Instrução 1 | De acordo com o excerto sobre o estado de emergência nos Estados Unidos, porque poderá a declaração não garantir a Trump o dinheiro para o muro na fronteira com o México? Responda em uma a três frases.

─── Excerto fornecido ───

Declarado o estado de emergência, mais de 100 ‘leis provisórias’ ficam ao dispor do Presidente. Incluem poderes como o arresto de propriedade privada, a organização dos meios de produção sem consulta do respetivo dono, o envio de tropas para o estrangeiro ou para reforçar a segurança dentro do próprio país ou o controlo de todas as vias de transporte e de comunicação. Sim, da internet também

Drew Angerer/Getty

O que é que cabe dentro dos poderes do Presidente dos Estados Unidos depois de declarado um “estado de emergência”? Quase tudo, na verdade. E a maioria das prerrogativas adquiridas não são fáceis de adivinhar. O poder de mandar botas militares patrulhar as ruas antes mantidas pacíficas por meros polícias é quase a primeira medida que dispara no nosso imaginário comum - não faltam películas oscarizadas onde um homem consternado atrás de uma secretária, preferencialmente a Resolute, ordena a um subalterno “send them in, Paul”, ou qualquer que seja o nome do mensageiro.

Mas será que alguém se lembrou esta quinta-feira, quando Donald Trump disse que ia declarar o tal “estado de emergência nacional”, de que isso lhe dá o poder para permitir o teste de armas biológicas em humanos não-cooperantes?

Se vai acontecer? É pouco provável. A própria declaração poderá nem chegar a surtir os efeitos que Trump tanto ambiciona - conseguir os mais de 5 mil milhões de dólares para a construção do muro na fronteira com o México - porque, segundo alguns advogados que têm sido consultados pela imprensa norte-americana para avaliarem a abrangência tangível desta intenção de Trump, ele não pode utilizar fundos não aprovados pelo Congresso para propósitos não aprovados pelo Congresso. Para que isso aconteça a sua administração teria que conseguir provar, no Supremo Tribunal, que de facto existe uma enorme ameaça à segurança nacional e que a sua origem está nos poucos milhares de sul-americanos feridos, cansados e esfomeados que lhe vão chegando à fronteira.

Declarado o estado de emergência, mais de 100 ‘leis provisórias’ ficam ao dispor do presidente. Passam a possibilidades poderes como o arresto de propriedade privada, a organização dos meios de produção sem consulta do respetivo dono, o envio de tropas para o estrangeiro ou para reforçar a segurança dentro do próprio país, o controlo de todas as vias de transporte e de comunicação - sim, da internet também, não só dos telegramas.

─── Dados fornecidos ───

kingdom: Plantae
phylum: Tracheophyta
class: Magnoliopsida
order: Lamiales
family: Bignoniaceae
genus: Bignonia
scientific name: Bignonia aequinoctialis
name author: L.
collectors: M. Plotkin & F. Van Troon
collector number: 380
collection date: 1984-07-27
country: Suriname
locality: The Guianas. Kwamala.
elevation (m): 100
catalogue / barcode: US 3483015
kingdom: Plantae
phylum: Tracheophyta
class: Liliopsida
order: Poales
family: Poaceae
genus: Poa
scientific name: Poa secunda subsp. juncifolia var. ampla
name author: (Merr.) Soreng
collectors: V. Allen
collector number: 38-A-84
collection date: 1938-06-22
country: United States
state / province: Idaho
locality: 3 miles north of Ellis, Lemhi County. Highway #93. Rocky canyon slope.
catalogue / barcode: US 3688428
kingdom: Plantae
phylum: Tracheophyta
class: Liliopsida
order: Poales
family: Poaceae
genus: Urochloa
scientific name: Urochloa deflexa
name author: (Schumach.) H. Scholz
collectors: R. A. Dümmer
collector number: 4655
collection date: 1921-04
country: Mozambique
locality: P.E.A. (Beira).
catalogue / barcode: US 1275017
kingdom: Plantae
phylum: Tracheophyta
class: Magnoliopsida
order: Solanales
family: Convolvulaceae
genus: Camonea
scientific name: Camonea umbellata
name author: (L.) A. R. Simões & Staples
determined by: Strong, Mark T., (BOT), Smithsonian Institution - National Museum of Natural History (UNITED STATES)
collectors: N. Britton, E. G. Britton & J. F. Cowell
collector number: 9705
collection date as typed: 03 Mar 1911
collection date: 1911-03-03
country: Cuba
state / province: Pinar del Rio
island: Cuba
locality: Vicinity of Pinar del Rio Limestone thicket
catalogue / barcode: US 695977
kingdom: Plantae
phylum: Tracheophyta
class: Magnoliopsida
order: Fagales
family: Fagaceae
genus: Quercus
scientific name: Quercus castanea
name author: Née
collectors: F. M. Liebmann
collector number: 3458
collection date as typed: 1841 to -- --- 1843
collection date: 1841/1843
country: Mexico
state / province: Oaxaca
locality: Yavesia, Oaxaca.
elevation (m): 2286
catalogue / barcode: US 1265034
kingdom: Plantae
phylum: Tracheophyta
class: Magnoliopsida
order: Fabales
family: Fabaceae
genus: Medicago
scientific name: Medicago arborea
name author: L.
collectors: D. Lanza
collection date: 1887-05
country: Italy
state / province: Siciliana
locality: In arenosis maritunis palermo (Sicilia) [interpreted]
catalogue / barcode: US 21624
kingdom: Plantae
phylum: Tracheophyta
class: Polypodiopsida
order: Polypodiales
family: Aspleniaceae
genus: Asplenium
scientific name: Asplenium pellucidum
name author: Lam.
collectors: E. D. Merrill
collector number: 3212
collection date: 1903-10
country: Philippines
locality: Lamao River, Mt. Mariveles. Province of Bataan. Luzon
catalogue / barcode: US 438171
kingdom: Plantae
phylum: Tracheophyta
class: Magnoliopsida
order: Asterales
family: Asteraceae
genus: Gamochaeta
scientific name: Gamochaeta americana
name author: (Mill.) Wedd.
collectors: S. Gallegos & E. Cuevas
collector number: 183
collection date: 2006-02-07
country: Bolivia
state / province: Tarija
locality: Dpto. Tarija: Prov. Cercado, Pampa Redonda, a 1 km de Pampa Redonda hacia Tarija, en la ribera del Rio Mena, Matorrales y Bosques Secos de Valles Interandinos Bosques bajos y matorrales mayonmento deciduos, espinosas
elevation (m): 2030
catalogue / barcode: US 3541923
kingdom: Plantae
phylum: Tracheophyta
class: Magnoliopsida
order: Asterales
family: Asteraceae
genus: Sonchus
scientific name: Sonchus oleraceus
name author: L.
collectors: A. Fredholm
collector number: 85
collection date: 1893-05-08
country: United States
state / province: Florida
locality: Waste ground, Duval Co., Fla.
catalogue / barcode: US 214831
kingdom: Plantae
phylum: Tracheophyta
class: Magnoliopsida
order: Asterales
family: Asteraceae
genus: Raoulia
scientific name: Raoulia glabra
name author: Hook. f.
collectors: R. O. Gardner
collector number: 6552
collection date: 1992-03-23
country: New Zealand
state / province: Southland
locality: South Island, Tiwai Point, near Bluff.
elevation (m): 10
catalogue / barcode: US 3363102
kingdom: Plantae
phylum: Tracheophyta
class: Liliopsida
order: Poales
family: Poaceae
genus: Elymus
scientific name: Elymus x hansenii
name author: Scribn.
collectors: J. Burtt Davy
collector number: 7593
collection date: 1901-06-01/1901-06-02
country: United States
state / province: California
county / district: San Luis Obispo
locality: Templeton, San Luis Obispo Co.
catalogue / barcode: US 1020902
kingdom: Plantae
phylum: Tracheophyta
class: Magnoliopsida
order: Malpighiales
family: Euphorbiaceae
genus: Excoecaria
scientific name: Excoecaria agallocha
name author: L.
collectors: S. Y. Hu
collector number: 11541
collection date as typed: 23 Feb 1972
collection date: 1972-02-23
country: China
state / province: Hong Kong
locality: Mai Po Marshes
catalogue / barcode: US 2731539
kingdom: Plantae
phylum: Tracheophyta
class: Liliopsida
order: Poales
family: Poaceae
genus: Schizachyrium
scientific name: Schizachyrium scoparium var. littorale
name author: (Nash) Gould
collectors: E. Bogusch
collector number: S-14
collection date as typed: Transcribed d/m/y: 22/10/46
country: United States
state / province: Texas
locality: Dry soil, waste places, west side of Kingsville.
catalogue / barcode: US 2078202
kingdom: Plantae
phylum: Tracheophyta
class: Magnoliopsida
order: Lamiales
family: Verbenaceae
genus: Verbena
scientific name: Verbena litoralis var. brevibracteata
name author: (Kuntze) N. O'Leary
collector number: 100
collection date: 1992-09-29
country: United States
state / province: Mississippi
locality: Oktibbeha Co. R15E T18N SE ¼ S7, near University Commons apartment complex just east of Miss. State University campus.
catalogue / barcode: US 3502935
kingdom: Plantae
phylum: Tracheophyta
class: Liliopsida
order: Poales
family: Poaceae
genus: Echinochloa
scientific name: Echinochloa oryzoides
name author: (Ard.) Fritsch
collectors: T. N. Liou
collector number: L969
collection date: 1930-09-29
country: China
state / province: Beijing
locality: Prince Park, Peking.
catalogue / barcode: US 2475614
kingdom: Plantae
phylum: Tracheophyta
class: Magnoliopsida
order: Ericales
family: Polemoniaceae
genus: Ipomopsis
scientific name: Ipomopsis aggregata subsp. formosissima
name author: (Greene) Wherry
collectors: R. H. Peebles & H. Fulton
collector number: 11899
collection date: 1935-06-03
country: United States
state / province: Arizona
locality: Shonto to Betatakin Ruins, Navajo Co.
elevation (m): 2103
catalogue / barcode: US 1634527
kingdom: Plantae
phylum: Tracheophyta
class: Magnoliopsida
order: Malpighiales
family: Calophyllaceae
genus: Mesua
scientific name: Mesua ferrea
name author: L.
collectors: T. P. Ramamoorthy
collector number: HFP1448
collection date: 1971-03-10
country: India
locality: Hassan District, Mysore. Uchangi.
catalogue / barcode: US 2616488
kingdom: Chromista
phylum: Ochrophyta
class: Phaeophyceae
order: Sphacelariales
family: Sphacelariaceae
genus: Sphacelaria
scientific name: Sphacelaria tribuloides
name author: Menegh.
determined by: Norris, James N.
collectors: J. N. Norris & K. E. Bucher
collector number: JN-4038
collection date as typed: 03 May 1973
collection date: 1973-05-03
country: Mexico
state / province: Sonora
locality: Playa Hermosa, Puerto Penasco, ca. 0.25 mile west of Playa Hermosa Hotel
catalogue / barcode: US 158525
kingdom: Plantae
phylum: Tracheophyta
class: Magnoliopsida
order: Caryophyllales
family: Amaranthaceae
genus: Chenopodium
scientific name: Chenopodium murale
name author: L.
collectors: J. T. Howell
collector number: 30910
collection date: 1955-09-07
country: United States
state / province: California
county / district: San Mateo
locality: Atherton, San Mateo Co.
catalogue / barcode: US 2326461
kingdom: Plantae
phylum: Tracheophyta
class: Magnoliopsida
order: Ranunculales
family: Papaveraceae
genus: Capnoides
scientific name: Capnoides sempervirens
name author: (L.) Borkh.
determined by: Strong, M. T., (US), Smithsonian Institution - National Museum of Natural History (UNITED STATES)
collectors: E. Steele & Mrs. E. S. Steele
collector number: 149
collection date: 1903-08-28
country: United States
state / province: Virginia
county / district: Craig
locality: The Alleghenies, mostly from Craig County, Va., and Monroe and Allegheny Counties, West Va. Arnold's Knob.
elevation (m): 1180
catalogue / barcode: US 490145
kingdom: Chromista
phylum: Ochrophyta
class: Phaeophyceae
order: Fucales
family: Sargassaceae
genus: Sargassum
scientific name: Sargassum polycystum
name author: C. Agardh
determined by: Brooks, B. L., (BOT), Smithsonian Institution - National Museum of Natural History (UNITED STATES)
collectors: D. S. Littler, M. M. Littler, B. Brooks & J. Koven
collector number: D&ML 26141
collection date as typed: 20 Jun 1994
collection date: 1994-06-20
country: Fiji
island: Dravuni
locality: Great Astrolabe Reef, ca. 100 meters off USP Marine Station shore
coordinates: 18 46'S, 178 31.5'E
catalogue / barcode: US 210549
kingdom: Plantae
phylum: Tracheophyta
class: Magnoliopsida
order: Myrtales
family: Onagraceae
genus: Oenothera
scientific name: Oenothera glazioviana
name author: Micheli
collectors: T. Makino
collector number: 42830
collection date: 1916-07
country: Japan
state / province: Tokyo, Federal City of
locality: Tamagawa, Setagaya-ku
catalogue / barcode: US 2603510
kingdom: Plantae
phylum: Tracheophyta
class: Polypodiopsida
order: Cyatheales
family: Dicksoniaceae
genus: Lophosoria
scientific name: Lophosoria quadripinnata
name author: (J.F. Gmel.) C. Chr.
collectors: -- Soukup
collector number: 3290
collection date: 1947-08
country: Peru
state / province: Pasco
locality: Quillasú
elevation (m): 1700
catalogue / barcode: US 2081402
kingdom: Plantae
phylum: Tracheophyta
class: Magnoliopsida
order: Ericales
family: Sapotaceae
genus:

───

Instrução 2 | Nos registos, substitua "scientific name" por "nome científico" entre a linha que contém "genus: Bignonia" e a linha que contém "collector number: 4655", inclusive. Reproduza apenas essas linhas, sem qualquer outra alteração.

Resolução 1 | Segundo alguns advogados consultados pela imprensa norte-americana, Trump não pode utilizar fundos não aprovados pelo Congresso para propósitos não aprovados pelo Congresso. Para o conseguir, a sua administração teria de provar, no Supremo Tribunal, que existe de facto uma enorme ameaça à segurança nacional com origem nos sul-americanos que chegam à fronteira.

Resolução 2 |
genus: Bignonia
nome científico: Bignonia aequinoctialis
name author: L.
collectors: M. Plotkin & F. Van Troon
collector number: 380
collection date: 1984-07-27
country: Suriname
locality: The Guianas. Kwamala.
elevation (m): 100
catalogue / barcode: US 3483015
kingdom: Plantae
phylum: Tracheophyta
class: Liliopsida
order: Poales
family: Poaceae
genus: Poa
nome científico: Poa secunda subsp. juncifolia var. ampla
name author: (Merr.) Soreng
collectors: V. Allen
collector number: 38-A-84
collection date: 1938-06-22
country: United States
state / province: Idaho
locality: 3 miles north of Ellis, Lemhi County. Highway #93. Rocky canyon slope.
catalogue / barcode: US 3688428
kingdom: Plantae
phylum: Tracheophyta
class: Liliopsida
order: Poales
family: Poaceae
genus: Urochloa
nome científico: Urochloa deflexa
name author: (Schumach.) H. Scholz
collectors: R. A. Dümmer
collector number: 4655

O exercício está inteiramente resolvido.